Bos OJK: Trump Bikin Volatilitas Pasar Keuangan Naik

- OJK laporkan perekonomian global terbatas, dipengaruhi terpilihnya Trump sebagai Presiden AS
- Berbagai faktor mempengaruhi volatilitas pasar keuangan, inflasi persisten, bank sentral pertahankan posisi netral
Jakarta, IDN Times - Otoritas Jasa Keuangan (OJK) melaporkan perkembangan terkini perekonomian global dan domestik usai Rapat Dewan Komisioner (RDK) bulanan edisi Desember 2024.
Ketua Dewan Komisioner OJK, Mahendra Siregar mengatakan, pemulihan perekonomian dunia masih terbatas.

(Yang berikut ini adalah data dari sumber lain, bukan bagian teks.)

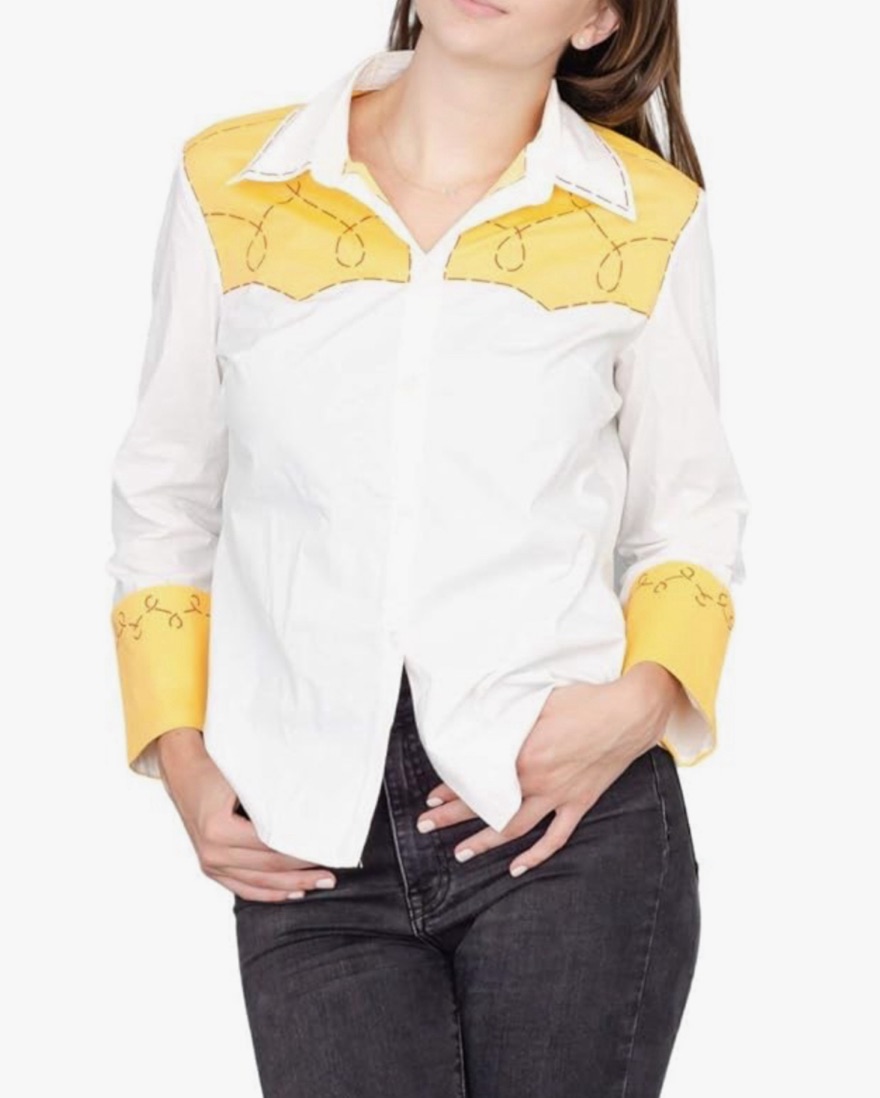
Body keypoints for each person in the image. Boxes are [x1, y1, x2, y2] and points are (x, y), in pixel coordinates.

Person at [106, 1, 749, 1095]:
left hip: (564, 821)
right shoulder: (233, 183)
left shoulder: (648, 219)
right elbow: (164, 499)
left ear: (598, 18)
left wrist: (635, 709)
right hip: (310, 841)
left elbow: (689, 516)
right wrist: (181, 756)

Ada beberapa faktor yang mempengaruhi, yakni terpilihnya kembali Donald Trump sebagai Presiden Amerika Serikat (AS), yang mempengaruhi volatilitas pasar keuangan.
“Pasar juga terus mencermati kebijakan dari Presiden terpilih Trump yang turut mempengaruhi kenaikan volatilitas pasar keuangan,” kata Mahendra dalam konferensi pers RDK bulanan edisi Desember 2024, Selasa (7/1/2025).
1. Bank Sentral AS tahan pemangkasan suku bunga acuan

Pemulihan ekonomi dunia yang terbatas itu yerlihat dari kondisi perekonomian sejumlah negara yang berada di bawah ekspektasi. Namun, menurutnya, inflasi masih persisten.
Kondisi itu menyebabkan bank-bank sentral mempertahankan posisi netral. Akan tetapi, the Fed justru menunjukkan sinyal untuk mempertahankan suku bunga acuan Fed Fund Rate (FFR) di level tinggi, dengan melakukan pemangkasan yang lebih kecil dibandingkan ekspektasi pasar.
“(The Fed) di lain pihak memberikan sinyal high for longer dengan pemangkasan Fed Fund Rate atau FFR di 2025 yang hanya sebesar 50 basis poin dari sebelumnya pemangkasan 75 bps, dan juga ekspektasi pasar antara 75-100 bps,” ucap Mahendra.
2. Permintaan di China belum membaik

Mahendra juga menyampaikan pemulihan sisi pasokan di China sudah membaik. Sayangnya, dari sisi permintaan tak demikian.
“Data Consumer Price Index (CPI) terus menunjukkan disinflasi dan ekspor yang terkontraksi, sementara di sisi lain PMI Manufaktur tercatat di zona ekspansi,” tutur dia.
3. Ekonomi Indonesia stabil

Dari sisi domestik, Mahendra mengatakan kinerja perekonomian Indonesia terjaga stabil. Salah satunya dilihat dari surplus neraca perdagangan yang masih berlanjut hingga 55 bulan berturut-turut, dan PMI Manufaktur terus membaik.
“Tingkat inflasi atau headline CPI menunjukkan 1,55 persen year on year (yoy), dengan inflasi inti naik menjadi 2,26 persen,” ucap Mahendra.
Oleh sebab itu, OJK meminta para lembaga jasa keuangan (LJK) mencermati faktor perekonomian global dan domestik, untuk mengantisipasi risiko dari kondisi perekonomian.
“OJK yang terus mencermati perkembangan terkini dan meminta lembaga jasa keuangan (LJK) agar terus memonitor faktor-faktor risiko tersebut secara berkala dalam rangka mengukur kemampuan LJK untuk menyerap potensi risiko yang terjadi,” tutur Mahendra.